------ Page ------

Les Basques se battirent longuement et formèrent l’essentiel des troupes carlistes, car le mouvement n’eut de bases populaires que dans les régions où le particularisme était très fort. Les deux guerres se terminèrent par la défaite carliste. Défaite militaire, mais aussi défaite politique, car le pays basque perdit l’essentiel de son autonomie et s’intégra « à part entière » dans une Espagne centralisée. […]
Jusqu’aux années 1900, le carlisme fut la seule transposition politique du particularisme basque. Cependant, tous les partis politiques agissant en pays basque se voulaient fédéralistes, si grande était l’aspiration à l’autonomie. […] En 1895, un journaliste et publiciste de 30 ans, Salino Arona Goiri, fondait le parti nationaliste basque, Euzko Alderdi Deltzalea en basque ou PNV d’après ses initiales en espagnol. […] Le PNV était un parti démocratique organisé de façon moderne avec des juntes municipales à la base, puis quatre bureaux provinciaux (un par province basque) et enfin un bureau d’Evzhadi coiffant les juntes provinciales et extra-territoriales (Amérique, Madrid). Une série d’organisations parallèles entourait le pnV. Certaines dépendaient du parti, comme Euzko Gaztedi, ou EGI, qui groupait les jeunes, une fédération féminine, et même une section d’enfants.
La presse du PNV compta une demi-douzaine de quotidiens. L’un d’entre eux Euzkadi, édité à Bilbao, circulait dans les quatre provinces. Il était l’organe officiel du parti. Il s’agissait d’un excellent journal d’un niveau intellectuel remarquable. Dans le domaine culturel, le parti fit une œuvre notoire. Il chercha par tous les moyens à enrayer le déclin de la langue. L’on multiplia les groupes de danseurs, les chorales, les manifestations littéraires.
Très vite, le PNV connut ses premiers succès électoraux. En 1898, Sabino Arana Goiri fut élu député provincial de Bilbao. En 1917, la Biscaye se donna une majorité nationaliste à l’assemblée provinciale.

------

→ **Consignes**
(a) Citez textuellement le passage de la page qui va de « La presse du » à « à l’assemblée provinciale. ».
(b) D'après la page, dans quelle ville le quotidien Euzkadi était-il édité ?

------ Données fournies ------

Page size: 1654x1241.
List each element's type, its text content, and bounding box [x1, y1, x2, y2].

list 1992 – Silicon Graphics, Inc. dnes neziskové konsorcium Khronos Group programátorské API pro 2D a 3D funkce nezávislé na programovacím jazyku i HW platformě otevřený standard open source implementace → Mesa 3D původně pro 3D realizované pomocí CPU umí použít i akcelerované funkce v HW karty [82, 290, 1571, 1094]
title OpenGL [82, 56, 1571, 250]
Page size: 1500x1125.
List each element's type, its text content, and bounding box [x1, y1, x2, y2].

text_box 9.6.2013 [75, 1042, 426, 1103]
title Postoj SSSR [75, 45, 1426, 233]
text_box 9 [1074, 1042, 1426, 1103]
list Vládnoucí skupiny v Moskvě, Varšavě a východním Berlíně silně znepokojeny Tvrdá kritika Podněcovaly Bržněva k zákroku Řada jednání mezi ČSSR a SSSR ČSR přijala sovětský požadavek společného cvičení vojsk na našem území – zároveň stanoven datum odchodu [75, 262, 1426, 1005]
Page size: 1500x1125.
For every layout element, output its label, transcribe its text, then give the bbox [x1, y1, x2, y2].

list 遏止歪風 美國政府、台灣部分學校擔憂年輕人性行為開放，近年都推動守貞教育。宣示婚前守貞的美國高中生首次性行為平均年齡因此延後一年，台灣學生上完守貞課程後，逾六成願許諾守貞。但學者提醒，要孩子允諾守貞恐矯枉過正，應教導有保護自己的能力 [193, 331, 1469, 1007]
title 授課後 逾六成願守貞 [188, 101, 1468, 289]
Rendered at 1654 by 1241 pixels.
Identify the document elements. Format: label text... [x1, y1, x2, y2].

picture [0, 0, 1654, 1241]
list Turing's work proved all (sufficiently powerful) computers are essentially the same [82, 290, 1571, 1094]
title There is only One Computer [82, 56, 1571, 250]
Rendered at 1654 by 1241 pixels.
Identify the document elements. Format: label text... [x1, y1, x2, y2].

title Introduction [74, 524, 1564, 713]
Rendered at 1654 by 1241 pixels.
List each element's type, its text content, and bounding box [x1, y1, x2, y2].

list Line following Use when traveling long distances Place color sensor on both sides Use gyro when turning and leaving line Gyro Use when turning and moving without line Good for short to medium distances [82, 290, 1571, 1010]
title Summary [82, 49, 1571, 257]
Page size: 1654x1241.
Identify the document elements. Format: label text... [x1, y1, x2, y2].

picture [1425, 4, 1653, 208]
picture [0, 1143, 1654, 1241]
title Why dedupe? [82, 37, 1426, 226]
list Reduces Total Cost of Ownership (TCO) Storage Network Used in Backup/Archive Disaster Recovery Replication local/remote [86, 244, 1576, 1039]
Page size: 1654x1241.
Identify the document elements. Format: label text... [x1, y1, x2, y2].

------

→ **Réponses par consigne**
(a)
La presse du PNV compta une demi-douzaine de quotidiens. L’un d’entre eux Euzkadi, édité à Bilbao, circulait dans les quatre provinces. Il était l’organe officiel du parti. Il s’agissait d’un excellent journal d’un niveau intellectuel remarquable. Dans le domaine culturel, le parti fit une œuvre notoire. Il chercha par tous les moyens à enrayer le déclin de la langue. L’on multiplia les groupes de danseurs, les chorales, les manifestations littéraires.
Très vite, le PNV connut ses premiers succès électoraux. En 1898, Sabino Arana Goiri fut élu député provincial de Bilbao. En 1917, la Biscaye se donna une majorité nationaliste à l’assemblée provinciale.

(b) Le quotidien Euzkadi était édité à Bilbao.